Outpatient treatment of thyroid cancer using high doses of iodine 131

C B Caldwell, L E Ehrlich
Canadian Association of Radiologists Journal 1999, 50 (5): 331-6

OBJECTIVE: To develop a protocol for outpatient high-dose iodine 131 therapy to treat thyroid cancer, to allow therapy to be performed at the patient's convenience and save considerable hospital costs without causing undue radiation exposure to members of the public.

METHODS: The radiation safety hazard--both external (from gamma rays emitted from the patient) and internal (from radioactive material in the patient's excretions)--can be calculated according to guides issued by the US Nuclear Regulatory Commission. The protocol aimed to produce an "occupancy factor" of 0.125 or less for the "critical person" (person caring most for the patient) for the entire 72-hour period after administration of 131I. This is the equivalent of 3 hours per day at a distance of 1 m from the patient.

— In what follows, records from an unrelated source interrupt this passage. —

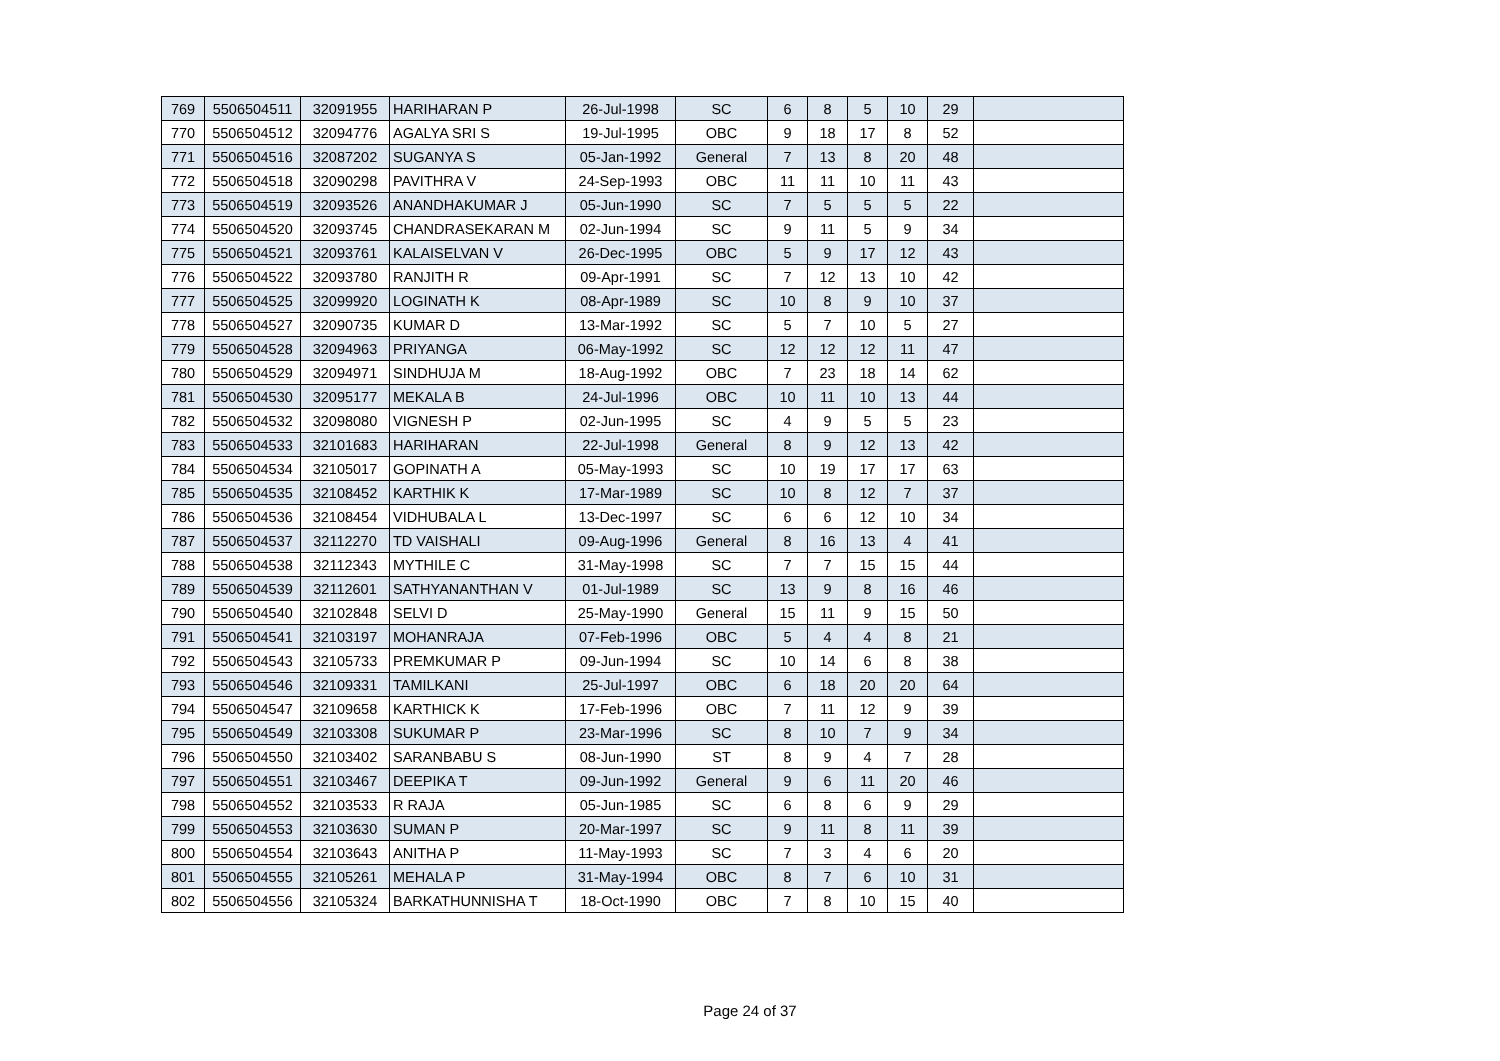| 769 | 5506504511 | 32091955 | HARIHARAN P | 26-Jul-1998 | SC | 6 | 8 | 5 | 10 | 29 | |
| 770 | 5506504512 | 32094776 | AGALYA SRI S | 19-Jul-1995 | OBC | 9 | 18 | 17 | 8 | 52 | |
| 771 | 5506504516 | 32087202 | SUGANYA S | 05-Jan-1992 | General | 7 | 13 | 8 | 20 | 48 | |
| 772 | 5506504518 | 32090298 | PAVITHRA V | 24-Sep-1993 | OBC | 11 | 11 | 10 | 11 | 43 | |
| 773 | 5506504519 | 32093526 | ANANDHAKUMAR J | 05-Jun-1990 | SC | 7 | 5 | 5 | 5 | 22 | |
| 774 | 5506504520 | 32093745 | CHANDRASEKARAN M | 02-Jun-1994 | SC | 9 | 11 | 5 | 9 | 34 | |
| 775 | 5506504521 | 32093761 | KALAISELVAN V | 26-Dec-1995 | OBC | 5 | 9 | 17 | 12 | 43 | |
| 776 | 5506504522 | 32093780 | RANJITH R | 09-Apr-1991 | SC | 7 | 12 | 13 | 10 | 42 | |
| 777 | 5506504525 | 32099920 | LOGINATH K | 08-Apr-1989 | SC | 10 | 8 | 9 | 10 | 37 | |
| 778 | 5506504527 | 32090735 | KUMAR D | 13-Mar-1992 | SC | 5 | 7 | 10 | 5 | 27 | |
| 779 | 5506504528 | 32094963 | PRIYANGA | 06-May-1992 | SC | 12 | 12 | 12 | 11 | 47 | |
| 780 | 5506504529 | 32094971 | SINDHUJA M | 18-Aug-1992 | OBC | 7 | 23 | 18 | 14 | 62 | |
| 781 | 5506504530 | 32095177 | MEKALA B | 24-Jul-1996 | OBC | 10 | 11 | 10 | 13 | 44 | |
| 782 | 5506504532 | 32098080 | VIGNESH P | 02-Jun-1995 | SC | 4 | 9 | 5 | 5 | 23 | |
| 783 | 5506504533 | 32101683 | HARIHARAN | 22-Jul-1998 | General | 8 | 9 | 12 | 13 | 42 | |
| 784 | 5506504534 | 32105017 | GOPINATH A | 05-May-1993 | SC | 10 | 19 | 17 | 17 | 63 | |
| 785 | 5506504535 | 32108452 | KARTHIK K | 17-Mar-1989 | SC | 10 | 8 | 12 | 7 | 37 | |
| 786 | 5506504536 | 32108454 | VIDHUBALA L | 13-Dec-1997 | SC | 6 | 6 | 12 | 10 | 34 | |
| 787 | 5506504537 | 32112270 | TD VAISHALI | 09-Aug-1996 | General | 8 | 16 | 13 | 4 | 41 | |
| 788 | 5506504538 | 32112343 | MYTHILE C | 31-May-1998 | SC | 7 | 7 | 15 | 15 | 44 | |
| 789 | 5506504539 | 32112601 | SATHYANANTHAN V | 01-Jul-1989 | SC | 13 | 9 | 8 | 16 | 46 | |
| 790 | 5506504540 | 32102848 | SELVI D | 25-May-1990 | General | 15 | 11 | 9 | 15 | 50 | |
| 791 | 5506504541 | 32103197 | MOHANRAJA | 07-Feb-1996 | OBC | 5 | 4 | 4 | 8 | 21 | |
| 792 | 5506504543 | 32105733 | PREMKUMAR P | 09-Jun-1994 | SC | 10 | 14 | 6 | 8 | 38 | |
| 793 | 5506504546 | 32109331 | TAMILKANI | 25-Jul-1997 | OBC | 6 | 18 | 20 | 20 | 64 | |
| 794 | 5506504547 | 32109658 | KARTHICK K | 17-Feb-1996 | OBC | 7 | 11 | 12 | 9 | 39 | |
| 795 | 5506504549 | 32103308 | SUKUMAR P | 23-Mar-1996 | SC | 8 | 10 | 7 | 9 | 34 | |
| 796 | 5506504550 | 32103402 | SARANBABU S | 08-Jun-1990 | ST | 8 | 9 | 4 | 7 | 28 | |
| 797 | 5506504551 | 32103467 | DEEPIKA T | 09-Jun-1992 | General | 9 | 6 | 11 | 20 | 46 | |
| 798 | 5506504552 | 32103533 | R RAJA | 05-Jun-1985 | SC | 6 | 8 | 6 | 9 | 29 | |
| 799 | 5506504553 | 32103630 | SUMAN P | 20-Mar-1997 | SC | 9 | 11 | 8 | 11 | 39 | |
| 800 | 5506504554 | 32103643 | ANITHA P | 11-May-1993 | SC | 7 | 3 | 4 | 6 | 20 | |
| 801 | 5506504555 | 32105261 | MEHALA P | 31-May-1994 | OBC | 8 | 7 | 6 | 10 | 31 | |
| 802 | 5506504556 | 32105324 | BARKATHUNNISHA T | 18-Oct-1990 | OBC | 7 | 8 | 10 | 15 | 40 | |
Page 24 of 37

RESULTS: Each patient's suitability for outpatient therapy is determined on the basis of the patient's home environment, ability to understand the risks involved and likelihood of compliance, by the referring physician's opinion, through a self-report questionnaire and through a patient interview with the radiation safety officer and the nuclear medicine physician. This protocol has been approved by the Atomic Energy Control Board and has been used to screen 8 patients to date, with 1 patient being denied outpatient treatment.

CONCLUSIONS: Outpatient therapies with relatively high doses of 131I can be performed safely. Care must be taken to ensure that the patient's home environment is suitable and that the patient can understand and comply with precautions. If external exposure can be minimized, only basic precautions are needed to ensure that internal contamination does not lead to excessive doses to members of the public.